Who are the Rohingya?
The Rohingya people are an ethnic Muslim minority who have been in Myanmar for centuries. They cannot be granted citizenship in Myanmar and are in effect stateless. They have been discriminated against for decades. They are not one of the official ethnic groups in Burma. Instead, they are considered illegal immigrants from Bangladesh.
They have suffered arbitrary arrest, forced labour, sexual violence and official discrimination. Most live in Rakhine state, one of the poorest parts of Myanmar.
Many fled to Bangladesh in the 1970s and early 1990s. Most returned, but thousands remained in Bangladesh. Over a million Rohingya refugees have fled Myanmar since the early 1990s.
Two waves of violence swept Rakhine State in June and October 2012. Myanmar’s security forces actively participated in killing and torturing the Rohingya and destroying their properties. The violence displaced more than 140,000 people. It marked a turning point in the relations between the Rohingya and other communities in Myanmar.
In October and November 2016, the army mounted a violent security operation. This led to more than 70,000 Rohingya fleeing.
A UN report documented mass gang rape, killings, brutal beatings and disappearances.
The Rohingya crisis from 2017
From 25 August 2017, Myanmar’s armed forces terrorised the Rohingya. This followed attacks by a militant group, the Arakan Rohingya Salvation Army.
The army’s ‘clearance operations’ has killed thousands of Rohingya civilians. People were forced to disappear. People were brutally gang-raped on a massive scale. Hundreds of villages were burned. An estimated 10,000 people died.
From 25 August 2017 to 31 July 2019, over 742,000 Rohingya refugees have fled to Bangladesh. This was one of the largest and most sudden mass displacements in history.

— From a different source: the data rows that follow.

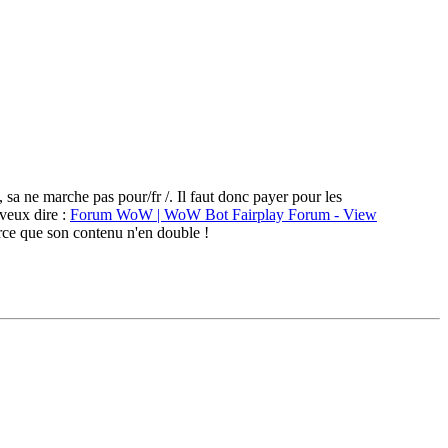
, sa ne marche pas pour/fr /. Il faut donc payer pour les
 veux dire :
Forum WoW | WoW Bot Fairplay Forum - View
rce que son contenu n'en double !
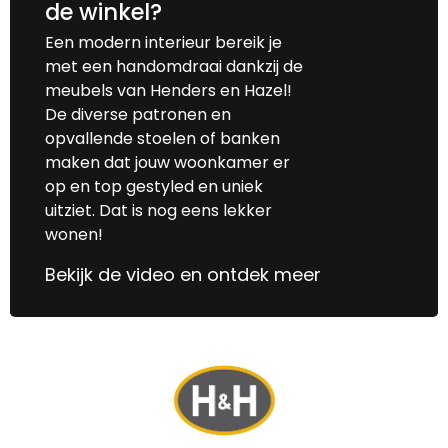
de winkel?
Een modern interieur bereik je
met een handomdraai dankzij de
meubels van Henders en Hazel!
De diverse patronen en
opvallende stoelen of banken
maken dat jouw woonkamer er
op en top gestyled en uniek
uitziet. Dat is nog eens lekker
wonen!
Bekijk de video en ontdek meer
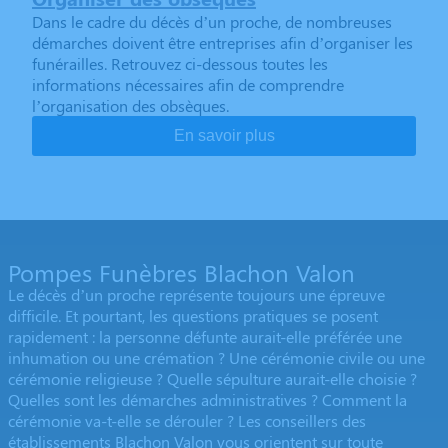
Dans le cadre du décès d’un proche, de nombreuses
démarches doivent être entreprises afin d’organiser les
funérailles. Retrouvez ci-dessous toutes les
informations nécessaires afin de comprendre
l’organisation des obsèques.
En savoir plus
Pompes Funèbres Blachon Valon
Le décès d’un proche représente toujours une épreuve
difficile. Et pourtant, les questions pratiques se posent
rapidement : la personne défunte aurait-elle préférée une
inhumation ou une crémation ? Une cérémonie civile ou une
cérémonie religieuse ? Quelle sépulture aurait-elle choisie ?
Quelles sont les démarches administratives ? Comment la
cérémonie va-t-elle se dérouler ? Les conseillers des
établissements Blachon Valon vous orientent sur toute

Most fled within the first month of the terror. They have settled in the Cox’s Bazar district, in the largest refugee settlement in the world. They live in extremely crowded conditions, and are at high risk of flooding, cyclones and landslides.

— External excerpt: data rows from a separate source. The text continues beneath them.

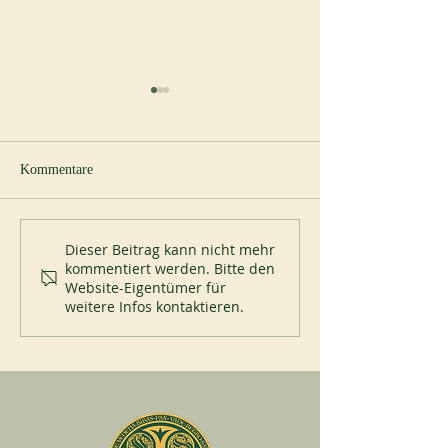
Kommentare
Studientag
Liturgiekurse
Dieser Beitrag kann nicht mehr
kommentiert werden. Bitte den
Website-Eigentümer für
weitere Infos kontaktieren.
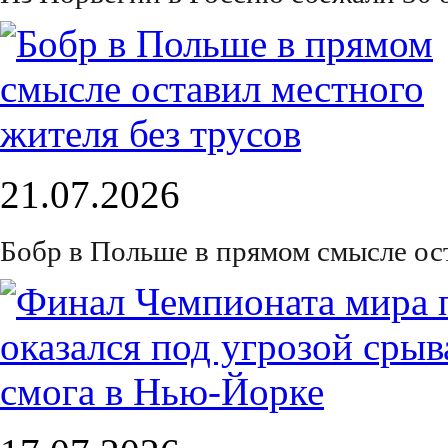
21.07.2026
Бобр в Польше в прямом смысле ос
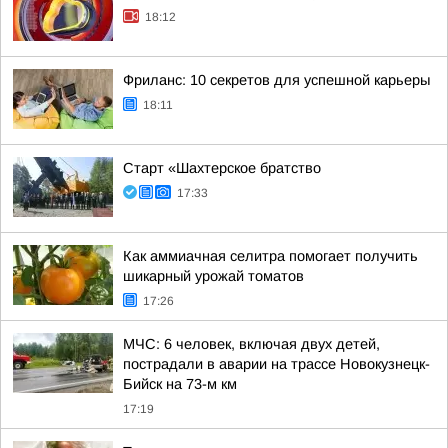
18:12
Фриланс: 10 секретов для успешной карьеры
18:11
Старт «Шахтерское братство
17:33
Как аммиачная селитра помогает получить
шикарный урожай томатов
17:26
МЧС: 6 человек, включая двух детей,
пострадали в аварии на трассе Новокузнецк-
Бийск на 73-м км
17:19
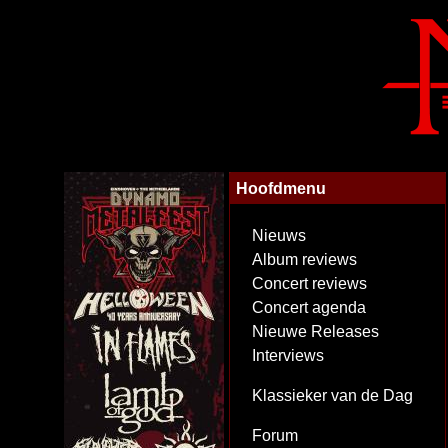
Hoofdmenu
Nieuws
Album reviews
Concert reviews
Concert agenda
Nieuwe Releases
Interviews
Klassieker van de Dag
Forum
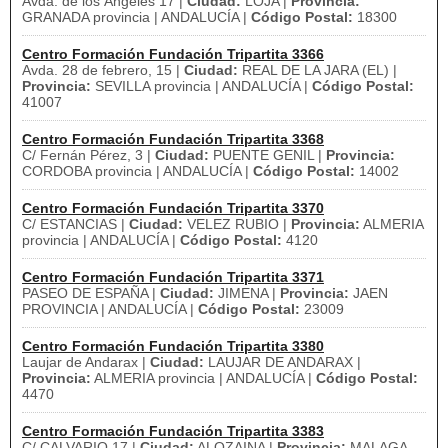
Avda. de los Ángeles 17 |
Ciudad:
LOJA |
Provincia:
GRANADA provincia | ANDALUCÍA |
Código Postal:
18300
Centro Formación Fundación Tripartita 3366
Avda. 28 de febrero, 15 |
Ciudad:
REAL DE LA JARA (EL) |
Provincia:
SEVILLA provincia | ANDALUCÍA |
Código Postal:
41007
Centro Formación Fundación Tripartita 3368
C/ Fernán Pérez, 3 |
Ciudad:
PUENTE GENIL |
Provincia:
CORDOBA provincia | ANDALUCÍA |
Código Postal:
14002
Centro Formación Fundación Tripartita 3370
C/ ESTANCIAS |
Ciudad:
VELEZ RUBIO |
Provincia:
ALMERIA
provincia | ANDALUCÍA |
Código Postal:
4120
Centro Formación Fundación Tripartita 3371
PASEO DE ESPAÑA |
Ciudad:
JIMENA |
Provincia:
JAEN
PROVINCIA | ANDALUCÍA |
Código Postal:
23009
Centro Formación Fundación Tripartita 3380
Laujar de Andarax |
Ciudad:
LAUJAR DE ANDARAX |
Provincia:
ALMERIA provincia | ANDALUCÍA |
Código Postal:
4470
Centro Formación Fundación Tripartita 3383
C/ CALVARIO 17 |
Ciudad:
ALOZAINA |
Provincia:
MALAGA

Rohingya stranded on boats
In April 2020, boats carrying Rohingya refugees were stranded for weeks. These were the first confirmed boats since 2015. The Rohingya reported being intercepted by governments and denied entry.
One of these boats landed on Langkawi island in Malaysia, with 202 people on board. They were detained. Malaysia also denied entry to boats because of the COVID-19 crisis. On 15 April 2020, the Bangladeshi coast guard rescued nearly 400 people that had been prevented from landing by Malaysia.

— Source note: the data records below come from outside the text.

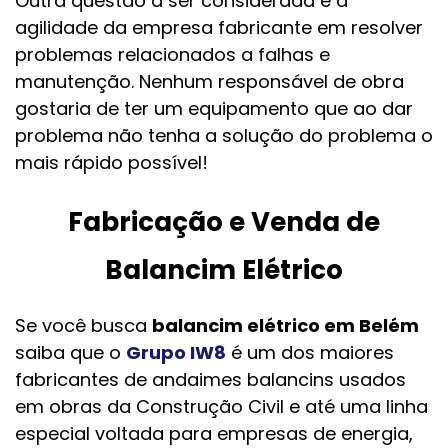
Outra questão a ser considerada é a
agilidade da empresa fabricante em resolver
problemas relacionados a falhas e
manutenção. Nenhum responsável de obra
gostaria de ter um equipamento que ao dar
problema não tenha a solução do problema o
mais rápido possível!
Fabricação e Venda de
Balancim Elétrico
Se você busca
balancim elétrico em Belém
saiba que o
Grupo IW8
é um dos maiores
fabricantes de andaimes balancins usados
em obras da Construção Civil e até uma linha
especial voltada para empresas de energia,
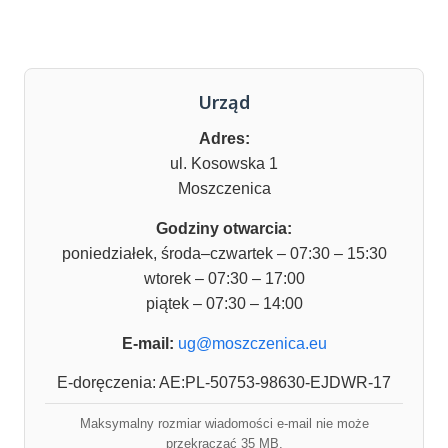
Urząd
Adres:
ul. Kosowska 1
Moszczenica
Godziny otwarcia:
poniedziałek, środa–czwartek – 07:30 – 15:30
wtorek – 07:30 – 17:00
piątek – 07:30 – 14:00
E-mail:
ug@moszczenica.eu
E-doręczenia: AE:PL-50753-98630-EJDWR-17
Maksymalny rozmiar wiadomości e-mail nie może
przekraczać 35 MB.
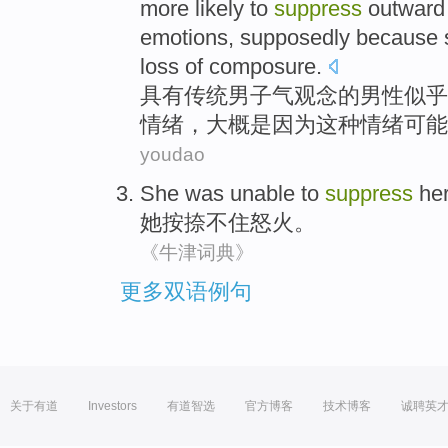
more
likely
to
suppress
outward
emotions,
supposedly
because
loss
of
composure
.
具有
传统
男子气观念
的
男性
似乎
情绪，
大概
是因为
这种
情绪
可能
youdao
She
was unable to
suppress
he
她
按捺
不住
怒火
。
《牛津词典》
更多双语例句
关于有道
Investors
有道智选
官方博客
技术博客
诚聘英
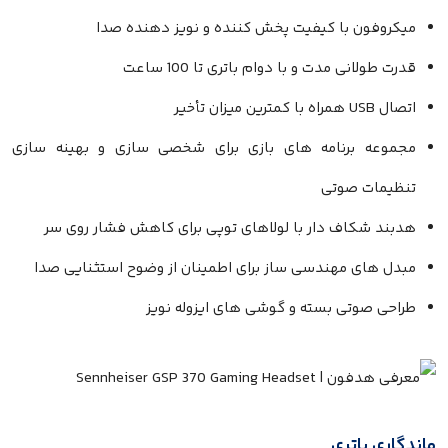
میکروفون با کیفیت پخش کننده و نویز دهنده صدا
قدرت طولانی مدت و با دوام باتری تا 100 ساعت
اتصال USB همراه با کمترین میزان تأخیر
مجموعه برنامه های بازی برای شخصی سازی و بهینه سازی
تنظیمات صوتی
هدبند شکاف دار با لولاهای توپی برای کاهش فشار روی سر
مبدل های مهندسی ساز برای اطمینان از وضوح استثنایی صدا
طراحی صوتی بسته و گوشی های ایزوله نویز
ماندگاری باتری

Another boat carrying 28 Rohingya, rescued in late April, has been rescued by Bangladesh but sent to Bhasan Char. Bangladesh has announced that all newly arrived Rohingya would be sent there.
Australia’s response to the Rohingya crisis
Australia’s main response to this crisis was to provide humanitarian aid. Over $50 million was committed.
However, Australia has resisted calls to resettle the Rohingya. Some Rohingya have been held offshore or in detention, including a man stuck on Manus Island who jumped off a moving bus to his death.
Australia has not offered to lead in dealing with the Rohingya crisis. In 2015, boats of Rohingya were stranded as Asian countries refused to take them. Australia’s then Prime Minister famously said ‘Nope, nope, nope’ when asked if Australia would resettle them.